More than 750,000 homes and businesses, mostly in New Jersey and New York, are in the dark. That's down from a peak of more than 8.5 million following Sandy.
Tennessee volunteer Connie Hasty is in Atlantic City, New Jersey this week to help with disaster recovery. She served Thursday morning in a working class neighborhood that saw massive flooding. She helped carry out a home owner’s furniture, furniture that’s been ruined by a toxic mixture of diesel oil, sewage, and salt water.
“He’s like, ‘If you take my couch, where am I going to sleep?’ So he’s been sleeping on this toxic couch for a week already. And so it’s tough because they don’t have any prospect of being able to replace what we’re taking out. They’re low income, mostly elderly people.”
Hasty is working with the Brentwood based disaster relief organization Hope Force. She’s served with the group in disasters all over the country. She says that until you’ve been through a disaster, you have no idea how stressful it can be.
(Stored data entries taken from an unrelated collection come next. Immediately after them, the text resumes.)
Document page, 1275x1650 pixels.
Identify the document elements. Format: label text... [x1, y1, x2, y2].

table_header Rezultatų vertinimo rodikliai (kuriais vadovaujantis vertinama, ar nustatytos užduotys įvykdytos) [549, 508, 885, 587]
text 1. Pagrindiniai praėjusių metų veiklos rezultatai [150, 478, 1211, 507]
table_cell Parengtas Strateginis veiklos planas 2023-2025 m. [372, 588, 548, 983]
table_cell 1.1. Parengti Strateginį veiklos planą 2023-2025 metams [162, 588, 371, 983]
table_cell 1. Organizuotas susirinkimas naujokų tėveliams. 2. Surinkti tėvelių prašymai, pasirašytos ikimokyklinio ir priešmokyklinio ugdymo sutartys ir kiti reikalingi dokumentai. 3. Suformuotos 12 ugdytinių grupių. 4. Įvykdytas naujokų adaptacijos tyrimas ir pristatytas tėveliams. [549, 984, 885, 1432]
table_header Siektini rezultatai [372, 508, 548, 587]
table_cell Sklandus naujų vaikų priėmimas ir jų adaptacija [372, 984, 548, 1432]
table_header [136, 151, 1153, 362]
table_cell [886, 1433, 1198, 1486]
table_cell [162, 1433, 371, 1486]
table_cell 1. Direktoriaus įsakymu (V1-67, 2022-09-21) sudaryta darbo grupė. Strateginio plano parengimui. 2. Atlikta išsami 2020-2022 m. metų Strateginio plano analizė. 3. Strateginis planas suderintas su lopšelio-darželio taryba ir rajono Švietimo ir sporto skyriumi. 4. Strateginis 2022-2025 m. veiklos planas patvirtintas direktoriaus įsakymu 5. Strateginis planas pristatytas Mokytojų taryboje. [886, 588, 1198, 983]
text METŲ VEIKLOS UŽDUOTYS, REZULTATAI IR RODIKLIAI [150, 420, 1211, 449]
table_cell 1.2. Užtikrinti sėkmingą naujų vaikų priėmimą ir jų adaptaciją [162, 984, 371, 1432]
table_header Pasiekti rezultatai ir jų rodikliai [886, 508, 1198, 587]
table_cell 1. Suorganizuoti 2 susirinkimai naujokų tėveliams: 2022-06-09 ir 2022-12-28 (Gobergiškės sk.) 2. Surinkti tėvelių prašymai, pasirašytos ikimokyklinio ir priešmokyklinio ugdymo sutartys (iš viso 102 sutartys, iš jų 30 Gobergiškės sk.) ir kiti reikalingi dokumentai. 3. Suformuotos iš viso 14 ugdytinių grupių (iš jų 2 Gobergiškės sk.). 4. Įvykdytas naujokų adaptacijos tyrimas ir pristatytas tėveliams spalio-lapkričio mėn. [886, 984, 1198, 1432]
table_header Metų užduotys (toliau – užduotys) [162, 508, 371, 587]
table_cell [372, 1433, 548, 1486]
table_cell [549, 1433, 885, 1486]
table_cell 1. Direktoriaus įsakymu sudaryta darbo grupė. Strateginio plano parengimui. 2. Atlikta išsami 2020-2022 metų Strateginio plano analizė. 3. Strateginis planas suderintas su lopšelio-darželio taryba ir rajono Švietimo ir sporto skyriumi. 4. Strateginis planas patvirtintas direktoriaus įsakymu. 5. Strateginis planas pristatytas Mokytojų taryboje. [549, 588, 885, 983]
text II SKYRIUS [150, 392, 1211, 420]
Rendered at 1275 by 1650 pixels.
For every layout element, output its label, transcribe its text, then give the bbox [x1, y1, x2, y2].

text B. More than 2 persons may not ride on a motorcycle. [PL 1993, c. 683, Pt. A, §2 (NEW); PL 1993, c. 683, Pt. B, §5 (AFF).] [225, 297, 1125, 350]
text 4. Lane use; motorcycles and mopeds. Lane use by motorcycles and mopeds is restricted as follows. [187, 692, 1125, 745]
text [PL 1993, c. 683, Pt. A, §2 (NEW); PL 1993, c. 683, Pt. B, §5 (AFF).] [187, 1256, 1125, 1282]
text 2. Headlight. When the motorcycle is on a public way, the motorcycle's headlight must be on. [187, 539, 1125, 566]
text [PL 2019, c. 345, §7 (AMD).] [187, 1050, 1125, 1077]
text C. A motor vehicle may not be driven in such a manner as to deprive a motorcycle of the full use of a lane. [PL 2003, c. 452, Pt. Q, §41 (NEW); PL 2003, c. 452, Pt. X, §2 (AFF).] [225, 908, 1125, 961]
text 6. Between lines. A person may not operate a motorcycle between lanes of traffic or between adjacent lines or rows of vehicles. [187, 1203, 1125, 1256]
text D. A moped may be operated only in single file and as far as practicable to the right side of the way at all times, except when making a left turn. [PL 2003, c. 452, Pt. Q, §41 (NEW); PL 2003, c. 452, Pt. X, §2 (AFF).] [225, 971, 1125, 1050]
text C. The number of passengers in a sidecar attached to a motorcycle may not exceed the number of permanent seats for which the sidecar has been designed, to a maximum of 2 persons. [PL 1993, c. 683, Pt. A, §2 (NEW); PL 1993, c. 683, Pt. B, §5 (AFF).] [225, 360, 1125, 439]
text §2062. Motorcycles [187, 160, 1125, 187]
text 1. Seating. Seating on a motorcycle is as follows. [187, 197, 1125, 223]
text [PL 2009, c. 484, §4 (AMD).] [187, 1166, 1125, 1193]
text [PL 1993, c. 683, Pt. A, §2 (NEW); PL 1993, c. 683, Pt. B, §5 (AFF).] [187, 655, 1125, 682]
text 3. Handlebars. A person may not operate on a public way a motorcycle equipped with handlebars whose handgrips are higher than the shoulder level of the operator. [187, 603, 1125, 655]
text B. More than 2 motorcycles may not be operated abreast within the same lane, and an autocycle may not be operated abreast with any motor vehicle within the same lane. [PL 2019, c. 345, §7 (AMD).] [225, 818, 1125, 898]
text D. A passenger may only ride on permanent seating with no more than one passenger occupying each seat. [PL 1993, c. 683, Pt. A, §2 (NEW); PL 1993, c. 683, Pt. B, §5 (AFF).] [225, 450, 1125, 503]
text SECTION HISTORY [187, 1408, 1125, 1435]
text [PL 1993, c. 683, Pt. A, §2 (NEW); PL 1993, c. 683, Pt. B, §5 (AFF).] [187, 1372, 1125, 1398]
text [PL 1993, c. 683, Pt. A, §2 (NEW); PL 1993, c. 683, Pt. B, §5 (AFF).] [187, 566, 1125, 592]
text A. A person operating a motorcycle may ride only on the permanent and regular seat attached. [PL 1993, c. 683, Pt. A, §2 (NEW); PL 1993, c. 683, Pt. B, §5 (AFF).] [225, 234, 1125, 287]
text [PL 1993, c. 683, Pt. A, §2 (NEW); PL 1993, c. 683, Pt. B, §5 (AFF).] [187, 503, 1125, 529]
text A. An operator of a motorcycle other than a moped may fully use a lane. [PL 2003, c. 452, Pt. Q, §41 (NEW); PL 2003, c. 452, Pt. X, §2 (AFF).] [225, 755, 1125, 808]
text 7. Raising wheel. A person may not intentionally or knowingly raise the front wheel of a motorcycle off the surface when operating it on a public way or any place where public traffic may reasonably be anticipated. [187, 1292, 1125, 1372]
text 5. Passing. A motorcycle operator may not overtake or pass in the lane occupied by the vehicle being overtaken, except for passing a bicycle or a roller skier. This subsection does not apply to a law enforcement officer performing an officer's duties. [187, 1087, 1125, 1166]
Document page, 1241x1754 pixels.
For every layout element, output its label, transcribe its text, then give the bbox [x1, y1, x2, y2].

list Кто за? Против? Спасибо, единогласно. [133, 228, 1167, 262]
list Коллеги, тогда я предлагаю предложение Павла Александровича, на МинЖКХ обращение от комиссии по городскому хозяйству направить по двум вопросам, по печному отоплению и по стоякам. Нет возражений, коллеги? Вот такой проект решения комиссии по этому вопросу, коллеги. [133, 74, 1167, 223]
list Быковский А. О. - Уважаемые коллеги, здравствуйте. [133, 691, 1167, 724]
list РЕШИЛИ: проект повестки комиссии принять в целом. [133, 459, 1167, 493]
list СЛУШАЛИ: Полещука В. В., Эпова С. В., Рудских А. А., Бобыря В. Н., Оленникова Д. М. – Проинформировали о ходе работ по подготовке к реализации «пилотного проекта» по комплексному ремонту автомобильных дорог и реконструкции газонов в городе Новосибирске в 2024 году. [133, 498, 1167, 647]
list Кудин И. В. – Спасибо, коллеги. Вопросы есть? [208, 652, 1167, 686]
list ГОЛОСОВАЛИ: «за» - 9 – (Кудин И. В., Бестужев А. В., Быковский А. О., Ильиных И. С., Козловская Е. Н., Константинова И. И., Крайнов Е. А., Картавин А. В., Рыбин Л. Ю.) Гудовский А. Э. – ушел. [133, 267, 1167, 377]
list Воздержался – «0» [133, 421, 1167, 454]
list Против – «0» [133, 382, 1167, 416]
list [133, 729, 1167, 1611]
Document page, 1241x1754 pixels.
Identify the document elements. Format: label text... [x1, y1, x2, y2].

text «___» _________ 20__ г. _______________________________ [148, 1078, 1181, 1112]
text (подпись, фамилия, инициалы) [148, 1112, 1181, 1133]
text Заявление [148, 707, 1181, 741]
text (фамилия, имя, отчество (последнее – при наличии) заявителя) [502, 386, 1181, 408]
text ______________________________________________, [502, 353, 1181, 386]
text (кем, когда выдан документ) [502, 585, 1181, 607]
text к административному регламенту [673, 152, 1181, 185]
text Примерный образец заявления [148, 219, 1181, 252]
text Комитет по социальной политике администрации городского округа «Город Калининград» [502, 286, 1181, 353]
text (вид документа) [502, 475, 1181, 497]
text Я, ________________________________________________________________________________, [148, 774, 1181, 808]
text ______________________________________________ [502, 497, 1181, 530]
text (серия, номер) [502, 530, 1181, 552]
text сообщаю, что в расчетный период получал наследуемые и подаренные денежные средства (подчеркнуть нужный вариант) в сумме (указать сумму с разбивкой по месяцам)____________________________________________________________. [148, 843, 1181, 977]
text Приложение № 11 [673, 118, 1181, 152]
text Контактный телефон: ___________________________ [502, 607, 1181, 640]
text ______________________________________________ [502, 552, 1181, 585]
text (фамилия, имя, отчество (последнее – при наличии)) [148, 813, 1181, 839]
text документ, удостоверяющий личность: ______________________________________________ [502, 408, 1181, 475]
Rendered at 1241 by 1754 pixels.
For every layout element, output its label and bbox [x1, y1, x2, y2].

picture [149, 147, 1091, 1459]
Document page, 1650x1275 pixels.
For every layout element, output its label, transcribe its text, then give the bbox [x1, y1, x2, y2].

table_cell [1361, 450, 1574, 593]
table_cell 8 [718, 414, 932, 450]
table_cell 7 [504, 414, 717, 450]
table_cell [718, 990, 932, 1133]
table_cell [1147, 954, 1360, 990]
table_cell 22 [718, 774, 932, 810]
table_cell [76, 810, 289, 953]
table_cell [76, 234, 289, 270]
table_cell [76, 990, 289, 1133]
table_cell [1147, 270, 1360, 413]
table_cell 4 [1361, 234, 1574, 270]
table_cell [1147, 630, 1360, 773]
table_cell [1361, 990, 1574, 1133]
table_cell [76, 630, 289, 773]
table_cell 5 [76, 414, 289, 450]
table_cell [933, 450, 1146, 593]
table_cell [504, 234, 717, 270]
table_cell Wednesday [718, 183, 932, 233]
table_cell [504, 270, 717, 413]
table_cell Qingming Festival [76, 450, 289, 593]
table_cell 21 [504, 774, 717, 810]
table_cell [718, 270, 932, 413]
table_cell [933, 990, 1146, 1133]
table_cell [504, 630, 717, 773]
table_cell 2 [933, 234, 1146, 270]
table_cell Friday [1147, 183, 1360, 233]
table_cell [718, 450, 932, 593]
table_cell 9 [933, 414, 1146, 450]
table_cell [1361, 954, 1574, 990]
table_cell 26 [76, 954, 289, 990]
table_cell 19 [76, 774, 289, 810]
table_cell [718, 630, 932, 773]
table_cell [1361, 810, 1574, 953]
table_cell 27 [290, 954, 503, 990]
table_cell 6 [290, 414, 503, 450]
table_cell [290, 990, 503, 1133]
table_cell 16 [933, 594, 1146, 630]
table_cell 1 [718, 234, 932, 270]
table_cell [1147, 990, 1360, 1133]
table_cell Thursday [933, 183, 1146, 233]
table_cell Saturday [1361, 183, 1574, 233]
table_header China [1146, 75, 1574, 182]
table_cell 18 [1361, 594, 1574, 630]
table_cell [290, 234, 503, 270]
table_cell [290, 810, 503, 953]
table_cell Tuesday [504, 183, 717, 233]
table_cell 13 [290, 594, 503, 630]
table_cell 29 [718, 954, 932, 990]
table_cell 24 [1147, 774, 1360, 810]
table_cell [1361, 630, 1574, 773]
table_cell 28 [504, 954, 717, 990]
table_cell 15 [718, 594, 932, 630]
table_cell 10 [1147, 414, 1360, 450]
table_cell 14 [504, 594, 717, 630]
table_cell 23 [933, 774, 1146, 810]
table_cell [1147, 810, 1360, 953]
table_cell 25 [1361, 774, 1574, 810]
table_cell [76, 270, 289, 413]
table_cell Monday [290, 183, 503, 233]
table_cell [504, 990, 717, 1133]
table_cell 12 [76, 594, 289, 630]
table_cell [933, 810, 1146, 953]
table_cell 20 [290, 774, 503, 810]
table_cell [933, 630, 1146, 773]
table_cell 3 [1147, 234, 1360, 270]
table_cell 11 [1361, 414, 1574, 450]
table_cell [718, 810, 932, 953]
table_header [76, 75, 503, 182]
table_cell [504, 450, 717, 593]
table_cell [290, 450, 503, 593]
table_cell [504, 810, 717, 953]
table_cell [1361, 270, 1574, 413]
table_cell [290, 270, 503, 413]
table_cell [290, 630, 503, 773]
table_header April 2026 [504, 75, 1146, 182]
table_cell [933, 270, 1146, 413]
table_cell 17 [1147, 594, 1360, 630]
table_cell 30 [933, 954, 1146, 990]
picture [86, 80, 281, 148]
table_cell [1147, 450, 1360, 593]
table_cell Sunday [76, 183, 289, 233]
“You know, sometimes the one, two – sometimes even three – punch that they get. Like the one lady, her daughter was pregnant and the stress sent her into labor. Now it turned out to be OK and they were fine, but it’s just one more thing.”
The nor'easter that blew through didn’t do as much damage as feared, but Hasty says her team did see some new flooding. She says storm survivors and recovery volunteers alike were happy to see some sunshine Thursday morning.